1[February 12, 2023: We added the link to Wikipedia’s page on Star Trek. The Internet Archive link is a copy of that page. Editors.]
I agree, Kagi, and I think you put that very well.
Thsnks….I’ve had a few clear days recently here where I’ve been able to say things and put things into words better, I cut one of my medications for a week to see if it made a difference and it really did. I’m hoping my new doctor can help me find something else that works, because I have a lot to say and it’s very frustrating not to be able to contribute to discussions like this. 🙂
I agree with Jeff S and Kagi. I guess what disturbed me most is that the movies crossed the line more and more of the time. It progressed. That and he seemed to study them and that scared me….a lot. The movie “Primal Fear” in and of itself may not be bad for some people, but if someone uses it to study how to be more deceptive, it becomes a vehicle for evil. It really boiled down to how he used some of these movies and shows. And then others were just plain evil in and of themselves.
I didn’t want to admit it, but “Primal Fear” is one of my favorite movies, but not at all for the reasons your ex was into it.

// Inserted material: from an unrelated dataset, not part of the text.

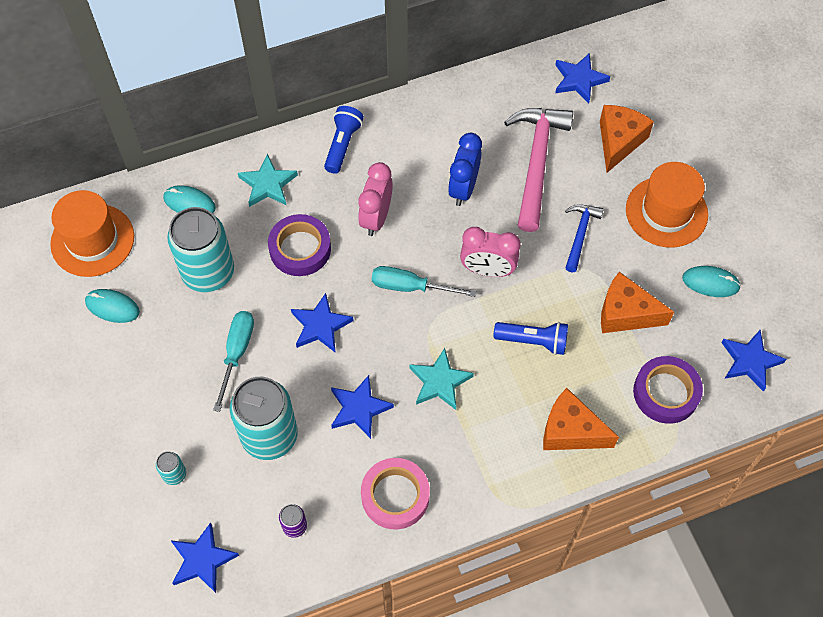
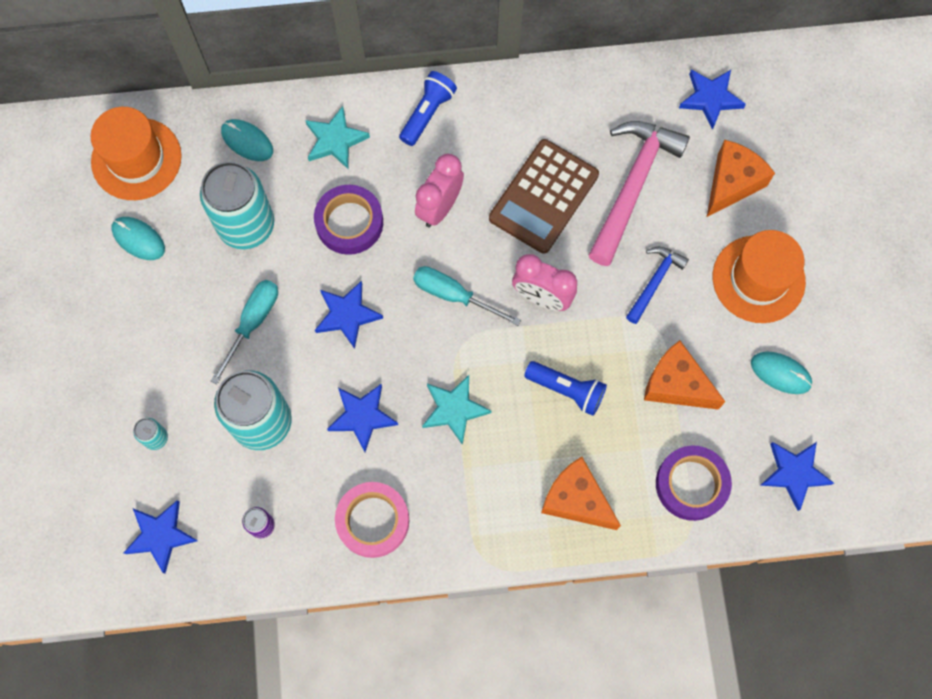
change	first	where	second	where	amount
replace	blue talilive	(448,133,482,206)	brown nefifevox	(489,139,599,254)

To me it demonstrates just how powerful a deceiver a psychopath can be, and how people who are unprepared can be tricked into being their accomplices. I find it fascinating that the main character lawyer is kind of shady, but picks this moment and this person to become an altruistic true believer. It makes you wonder if he’d have been better prepared if he had been a better person to begin with. Remember that his mantra (if I recall correctly) is that “everyone deserves a chance”, and that is why he’s a criminal lawyer. And in the end, when he realizes he aided true evil, it’s really his own comeuppance for the choices he’s made. In a way, I see him as representative of those on the church who don’t want to face and deal with real evil.

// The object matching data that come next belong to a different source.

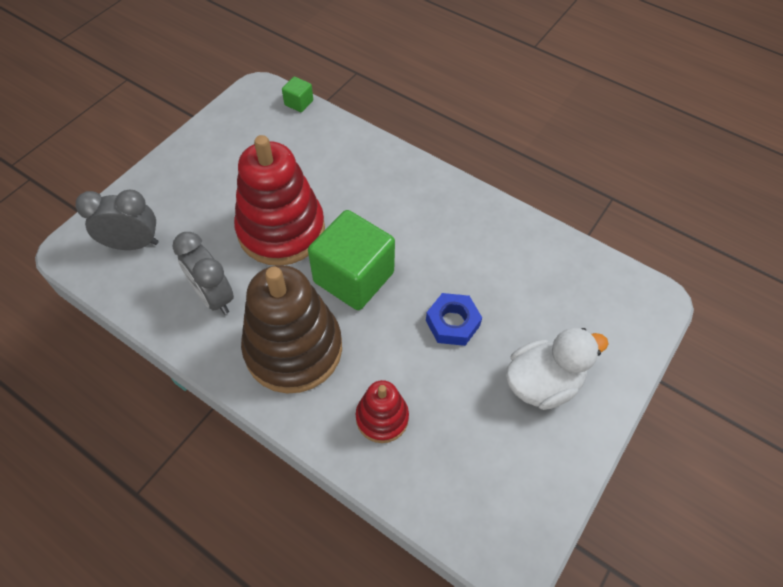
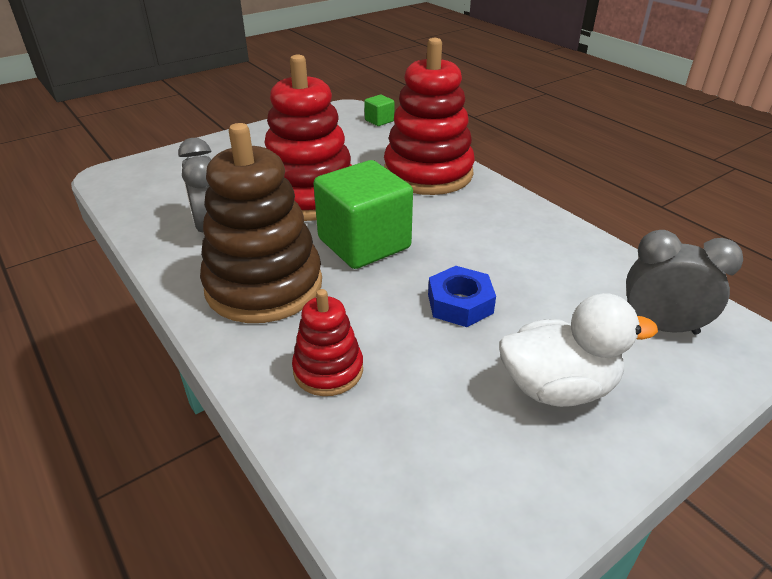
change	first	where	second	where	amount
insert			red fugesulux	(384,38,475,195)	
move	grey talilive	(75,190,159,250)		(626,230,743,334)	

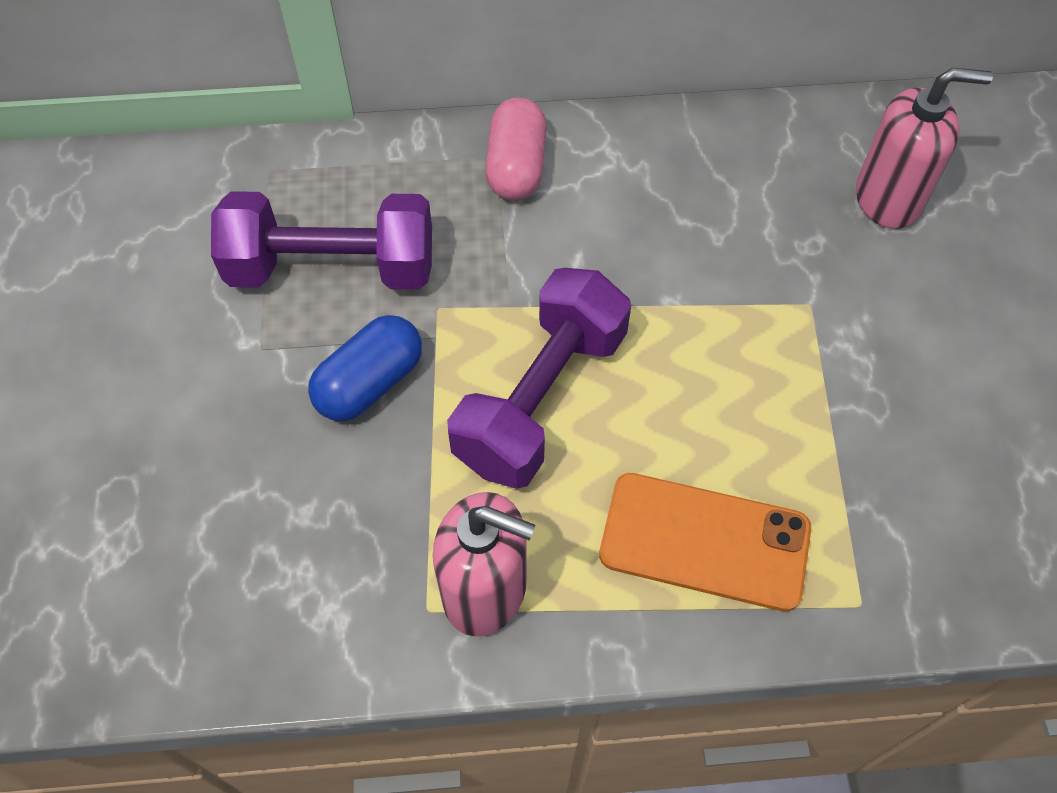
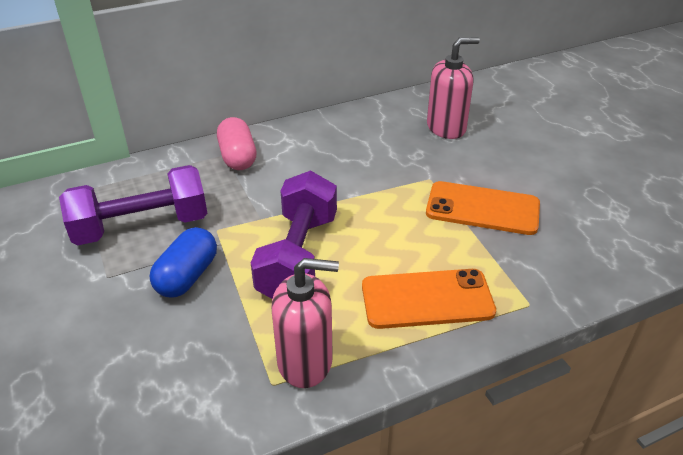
change	first	where	second	where	amount
insert			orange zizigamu	(426,181,540,235)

But if you watch this movie and come away wanting to be Edward Norton’s character, you are a sick and disturbed person.
Though now part of me wonders if my ex admired Edward Norton’s character. I know she really liked the movie….
Great discussion.
The story that Deborahmom shared is something I can definitely relate with. I have have also taken notice of my husband’s behavior over these long 5 years. He was recently jumped by 3 men in the street last week. As he was defending himself, he broke his attacker’s eyebrow causing blood to gush out. The sight of the blood gave him a feeling of pleasure and [he] began to laugh.
This is not the first time he has mentioned this to me. I have witnessed how my husband has invested countless hours in researching the criminal mind. He is fascinated with sociopaths and psychotics and what drives them to murderous acts and cannibalism. Although I have tried to warn him of the dangers and consequences of feeding these subjects to his soul, he didn’t believe my counsel, however did adhere to a non-believer co-worker that told him he was hurting himself.
About a year ago, I sold my TV. I noticed that one day my husband was watching the news about a man who drove uncontrollably into a large crowd. My husband excitedly yelled for me to come into the living room to see how people were getting hit and thrown around. His eyes were filled with such excitement that he rejoiced as 5 year old would as a reaction to a birthday present. I felt the worst grief in my soul and I could never explain. It was worse than losing my mother. I believe it was the Holy Spirit grieving within me, because I couldn’t stop crying for a long time. My husband has confessed in the past that he felt like killing before. I know that my daughter and I are at risk, but God had shielded us and He is showing me what steps to take to break free.
Joy, that sounds to me like your husband is definitely a sociopath, and possibly demonized as well. Taking such fiendish delight in evil: that has to be demonically motivated.